# Pruning Limnophila aromatica



## Holy Samosa (Nov 3, 2009)

Hi guys.

I just planted the following tank about 4 weeks ago:










My plan is to shape the HM, green rotolla and limnophila aromatica into nice bushy mound. This is my first venture in really trying to shape stems.

So, I think I'm about at the point where I should make my first major pruning. With the rotola and HM, I know I should hack them to just above the substrate, let them branch and then repeat again in a few weeks. 

My question, is how should I handle the Limnophila aromatica? Should I prune back drastically and just let the bottoms grow out or should I just replant the tops? Any other advice on pruning this plant taking into context the scape and neighboring plants?

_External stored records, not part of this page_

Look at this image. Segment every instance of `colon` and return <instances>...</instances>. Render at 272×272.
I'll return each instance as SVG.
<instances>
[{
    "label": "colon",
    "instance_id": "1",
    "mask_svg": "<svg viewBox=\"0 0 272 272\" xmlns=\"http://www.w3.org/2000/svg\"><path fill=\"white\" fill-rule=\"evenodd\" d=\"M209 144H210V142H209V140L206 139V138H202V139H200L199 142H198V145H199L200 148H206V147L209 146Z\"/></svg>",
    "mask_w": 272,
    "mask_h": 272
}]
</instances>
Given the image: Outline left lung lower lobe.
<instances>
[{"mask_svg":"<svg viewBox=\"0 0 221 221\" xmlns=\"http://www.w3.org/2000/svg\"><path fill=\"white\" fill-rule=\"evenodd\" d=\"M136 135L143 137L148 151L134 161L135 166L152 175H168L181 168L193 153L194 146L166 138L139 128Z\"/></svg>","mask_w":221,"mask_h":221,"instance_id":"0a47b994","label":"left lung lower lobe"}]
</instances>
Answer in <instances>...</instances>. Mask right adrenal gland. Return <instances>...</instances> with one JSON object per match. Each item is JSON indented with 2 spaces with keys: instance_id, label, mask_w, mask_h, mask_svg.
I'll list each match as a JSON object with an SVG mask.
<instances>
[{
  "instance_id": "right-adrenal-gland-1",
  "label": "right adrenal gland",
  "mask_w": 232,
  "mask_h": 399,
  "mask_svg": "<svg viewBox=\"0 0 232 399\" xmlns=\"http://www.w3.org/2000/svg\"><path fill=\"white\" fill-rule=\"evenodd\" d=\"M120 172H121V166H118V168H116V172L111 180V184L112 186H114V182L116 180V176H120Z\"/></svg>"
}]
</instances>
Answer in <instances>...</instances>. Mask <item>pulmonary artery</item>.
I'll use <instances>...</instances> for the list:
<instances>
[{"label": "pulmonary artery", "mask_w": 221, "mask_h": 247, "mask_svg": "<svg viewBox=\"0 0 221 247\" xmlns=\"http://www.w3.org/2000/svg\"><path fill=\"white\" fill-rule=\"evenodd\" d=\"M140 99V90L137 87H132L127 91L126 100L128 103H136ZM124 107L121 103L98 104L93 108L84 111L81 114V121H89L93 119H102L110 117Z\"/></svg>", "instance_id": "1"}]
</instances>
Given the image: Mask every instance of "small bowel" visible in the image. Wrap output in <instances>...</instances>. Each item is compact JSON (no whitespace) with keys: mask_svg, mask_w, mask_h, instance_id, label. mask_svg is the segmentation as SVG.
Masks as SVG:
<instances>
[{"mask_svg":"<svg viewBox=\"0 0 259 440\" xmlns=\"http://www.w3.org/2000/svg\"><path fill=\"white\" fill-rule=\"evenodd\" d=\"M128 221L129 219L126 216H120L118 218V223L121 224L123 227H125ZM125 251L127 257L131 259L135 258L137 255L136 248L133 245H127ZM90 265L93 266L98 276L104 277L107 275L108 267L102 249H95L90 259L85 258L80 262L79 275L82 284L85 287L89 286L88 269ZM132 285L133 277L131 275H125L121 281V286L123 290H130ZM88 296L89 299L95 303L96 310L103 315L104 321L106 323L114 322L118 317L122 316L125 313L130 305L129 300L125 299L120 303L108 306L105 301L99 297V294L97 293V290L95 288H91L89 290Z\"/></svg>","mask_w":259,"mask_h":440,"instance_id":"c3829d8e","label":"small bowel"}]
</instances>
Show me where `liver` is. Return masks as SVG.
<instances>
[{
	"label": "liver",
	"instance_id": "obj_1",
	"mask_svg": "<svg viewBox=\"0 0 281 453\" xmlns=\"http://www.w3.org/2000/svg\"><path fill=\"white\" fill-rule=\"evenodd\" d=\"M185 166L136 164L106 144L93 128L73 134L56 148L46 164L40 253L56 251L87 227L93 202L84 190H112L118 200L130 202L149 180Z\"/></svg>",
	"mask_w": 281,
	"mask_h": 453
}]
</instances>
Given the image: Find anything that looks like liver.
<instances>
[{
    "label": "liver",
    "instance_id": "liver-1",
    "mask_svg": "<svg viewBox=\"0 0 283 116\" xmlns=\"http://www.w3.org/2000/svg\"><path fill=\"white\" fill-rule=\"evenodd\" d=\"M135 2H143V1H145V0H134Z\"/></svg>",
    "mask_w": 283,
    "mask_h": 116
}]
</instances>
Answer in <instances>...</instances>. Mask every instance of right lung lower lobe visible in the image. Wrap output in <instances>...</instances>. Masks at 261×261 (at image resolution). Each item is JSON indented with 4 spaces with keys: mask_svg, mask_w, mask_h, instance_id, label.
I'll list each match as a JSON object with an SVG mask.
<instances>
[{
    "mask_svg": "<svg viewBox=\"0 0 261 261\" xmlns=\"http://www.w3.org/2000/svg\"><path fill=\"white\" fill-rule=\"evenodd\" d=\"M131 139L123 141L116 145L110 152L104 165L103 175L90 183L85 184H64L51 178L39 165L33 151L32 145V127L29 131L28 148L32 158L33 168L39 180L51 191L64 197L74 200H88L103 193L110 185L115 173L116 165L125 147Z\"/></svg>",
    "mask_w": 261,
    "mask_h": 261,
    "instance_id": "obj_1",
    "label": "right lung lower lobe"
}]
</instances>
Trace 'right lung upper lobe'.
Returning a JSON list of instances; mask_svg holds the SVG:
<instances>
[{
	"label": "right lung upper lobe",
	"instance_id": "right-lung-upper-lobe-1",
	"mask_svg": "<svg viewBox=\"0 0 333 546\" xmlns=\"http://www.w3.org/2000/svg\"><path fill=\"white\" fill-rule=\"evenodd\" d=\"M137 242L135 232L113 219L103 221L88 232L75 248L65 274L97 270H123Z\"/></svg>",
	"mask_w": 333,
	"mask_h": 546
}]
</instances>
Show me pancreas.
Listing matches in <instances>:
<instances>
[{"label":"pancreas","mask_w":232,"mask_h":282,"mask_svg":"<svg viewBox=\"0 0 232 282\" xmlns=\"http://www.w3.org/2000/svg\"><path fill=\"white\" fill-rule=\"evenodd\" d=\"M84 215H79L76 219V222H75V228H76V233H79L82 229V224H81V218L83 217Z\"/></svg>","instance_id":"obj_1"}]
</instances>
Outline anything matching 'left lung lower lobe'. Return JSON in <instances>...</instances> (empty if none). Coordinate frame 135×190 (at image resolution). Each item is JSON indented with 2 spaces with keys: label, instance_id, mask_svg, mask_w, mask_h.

I've had this in my tank before and generally after pruning while the bottoms did grow back it did seem to take a long time so I generally replanted the tops. Honestly, since I had the tops I didn't pay too much attention to the remaining bottoms.

Thanks.
Jeremy


----------



## Chafire (Jan 6, 2010)

Im just going to post because I'm curious as well and would like to know the answer.


----------



## timwag2001 (Jul 3, 2009)

the old tops tend to get pretty big and bushy makeing them block out the light underneath. they also tend to grow at an angle so when they are really big and bushy it makes it harder to keep under control. i like to clip a couple plant down about 2/3 of the way down. this way you still have a few bigger stems up top and they you get a few smaller stems coming up at the same time. when those smaller stems get to be pretty tall i cut the bigger older ones to give the other ones room to grow and allow for more new stems.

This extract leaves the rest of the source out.